Yesterday, the Department of Justice publicized the results of a jury trial where an employee of a large, multi-national construction and engineering firm was convicted of fraud. In this case, the employee was able to direct the recipients of subcontracts he had awarded, to hire certain other companies as lower-tier subcontractors. Directing a subcontractor to award lower-tiered subcontracts to specific firms would be inappropriate in any purchasing system. But to compound the problem, these lower-tiered subcontractors happened to be companies he himself controlled. In one case, he owned a shell company with no employees had the employees of the prime contractor - his co-workers - perform the work. In the other case, he owned 51 percent of the shell company but it also had no employees to perform the construction work.

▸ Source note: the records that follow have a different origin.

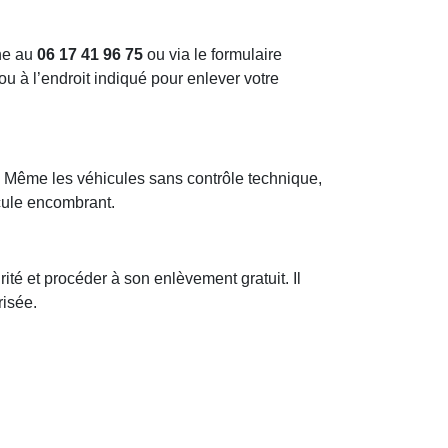
one au
06 17 41 96 75
ou via le formulaire
ou à l’endroit indiqué pour enlever votre
e. Même les véhicules sans contrôle technique,
cule encombrant.
té et procéder à son enlèvement gratuit. Il
risée.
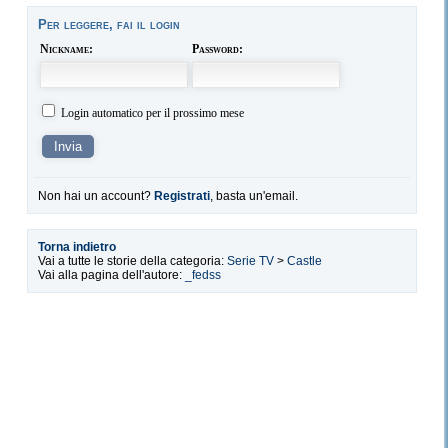
Per leggere, fai il login
Nickname:
Password:
Login automatico per il prossimo mese
Non hai un account?
Registrati
, basta un'email.
Torna indietro
Vai a tutte le storie della categoria:
Serie TV
>
Castle
Vai alla pagina dell'autore:
_fedss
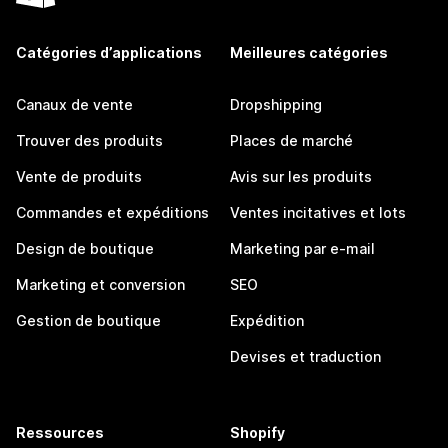
Catégories d’applications
Meilleures catégories
Canaux de vente
Dropshipping
Trouver des produits
Places de marché
Vente de produits
Avis sur les produits
Commandes et expéditions
Ventes incitatives et lots
Design de boutique
Marketing par e-mail
Marketing et conversion
SEO
Gestion de boutique
Expédition
Devises et traduction
Ressources
Shopify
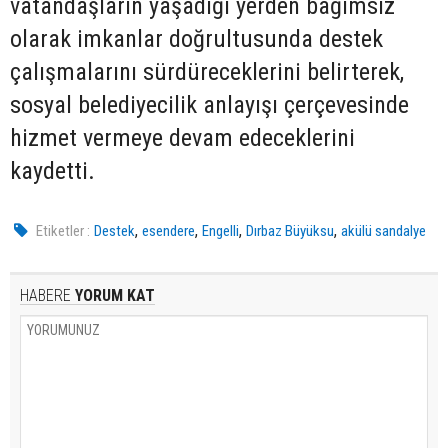
vatandaşların yaşadığı yerden bağımsız
olarak imkanlar doğrultusunda destek
çalışmalarını sürdüreceklerini belirterek,
sosyal belediyecilik anlayışı çerçevesinde
hizmet vermeye devam edeceklerini
kaydetti.
,
,
,
,
Etiketler :
Destek
esendere
Engelli
Dırbaz Büyüksu
akülü sandalye
HABERE
YORUM KAT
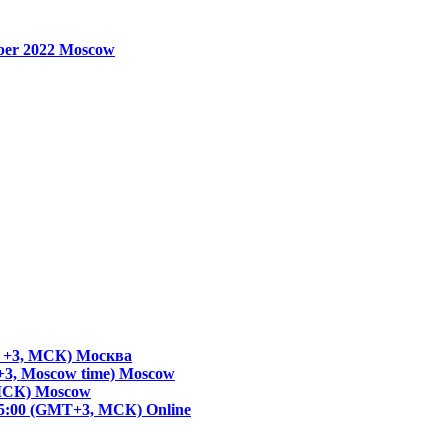
ber 2022
Moscow
T +3, МСК)
Москва
+3, Moscow time)
Moscow
 МСК)
Moscow
- 15:00 (GMT+3, МСК)
Online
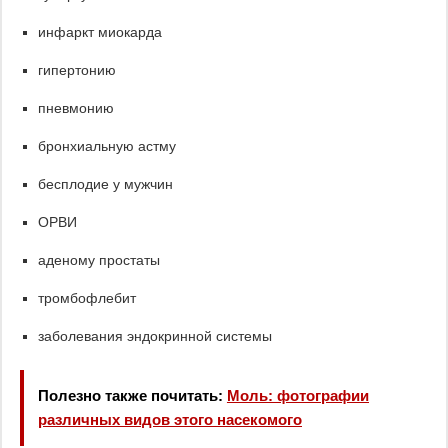
инфаркт миокарда
гипертонию
пневмонию
бронхиальную астму
бесплодие у мужчин
ОРВИ
аденому простаты
тромбофлебит
заболевания эндокринной системы
Полезно также почитать:
Моль: фотографии
различных видов этого насекомого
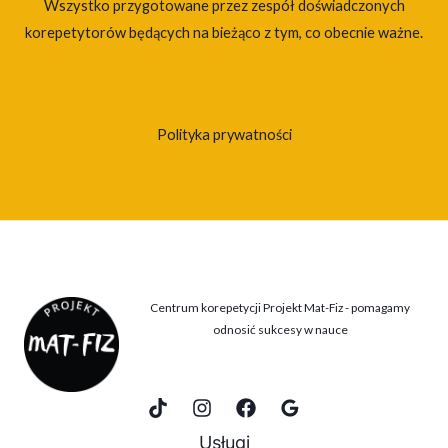
Wszystko przygotowane przez zespół doświadczonych
korepetytorów będących na bieżąco z tym, co obecnie ważne.
Polityka prywatności
Centrum korepetycji Projekt Mat-Fiz - pomagamy
odnosić sukcesy w nauce
Usługi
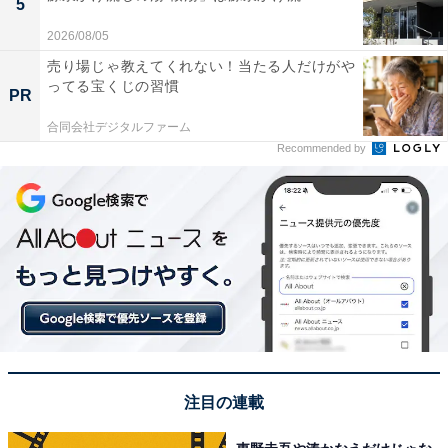
5
2026/08/05
売り場じゃ教えてくれない！当たる人だけがや
ってる宝くじの習慣
PR
合同会社デジタルファーム
Recommended by
注目の連載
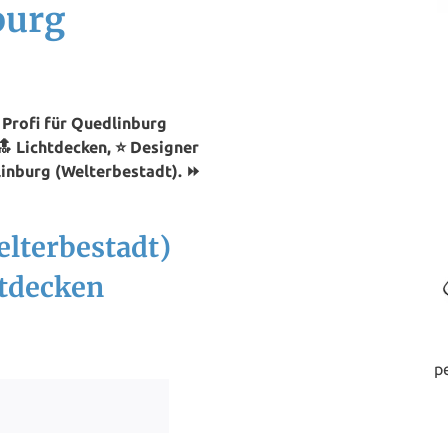
burg
Profi für Quedlinburg
🔝 Lichtdecken, ⭐ Designer
inburg (Welterbestadt). ⏩
elterbestadt)
htdecken
p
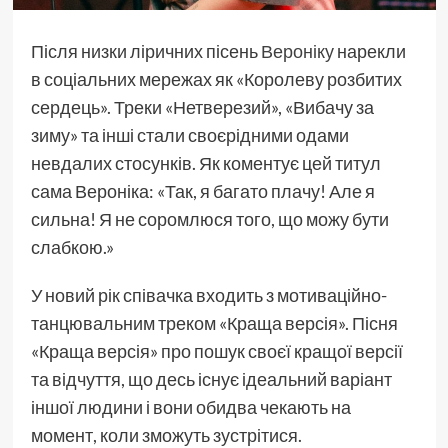
Після низки ліричних пісень
Вероніку
нарекли
в соціальних мережах як «Королеву розбитих
сердець». Треки «Нетверезий», «Вибачу за
зиму» та інші стали своєрідними одами
невдалих стосунків. Як коментує цей титул
сама Вероніка: «Так, я багато плачу! Але я
сильна! Я не соромлюся того, що можу бути
слабкою.»
У новий рік співачка входить з мотиваційно-
танцювальним треком «Краща версія». Пісня
«Краща версія» про пошук своєї кращої версії
та відчуття, що десь існує ідеальний варіант
іншої людини і вони обидва чекають на
момент, коли зможуть зустрітися.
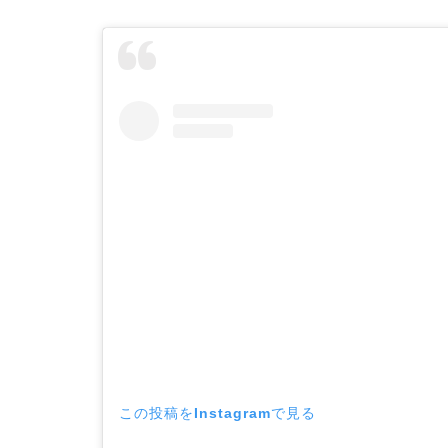
この投稿をInstagramで見る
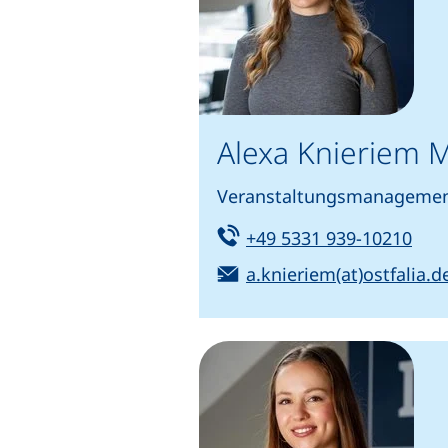
Alexa Knieriem M
Veranstaltungsmanagement
Tel:
(sta
+49 5331 939-10210
E-Mail:
a.knieriem(at)ostfalia.d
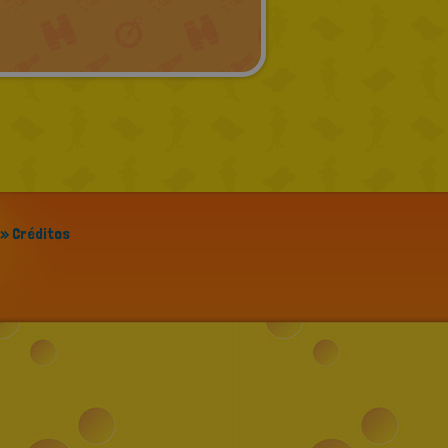
GREEK
RUSSIAN
DUTCH
CATALAN
» Créditos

In these cases, the subcontractors who agreed to the conditions were partly to blame. They probably knew what was going on but perhaps they figured that it was just the cost of doing business. If they didn't play, they wouldn't get the work. Kickbacks are difficult to detect but there are some red flags that contractors should be aware of.
- Lack of competitive bidding procedures
- Poor supervision of the purchasing function
- Prices of goods or services appear to be higher than market value
- Employees promote or lobby for a vendor who others in the industry shun
- Employees appear to be unusually chummy with a particular vendor
- Management applies inordinate pressure on purchasing employees to use a particular vendor
- The vendor is in a highly competitive industry where kickbacks and bribery are connonplace
Contractors need to be cognizant of conditions within their organization that would allow opportunities for fraud to occur. Once identified then, contractors need to develop and implement control systems that will prevent and detect fraud from occurring.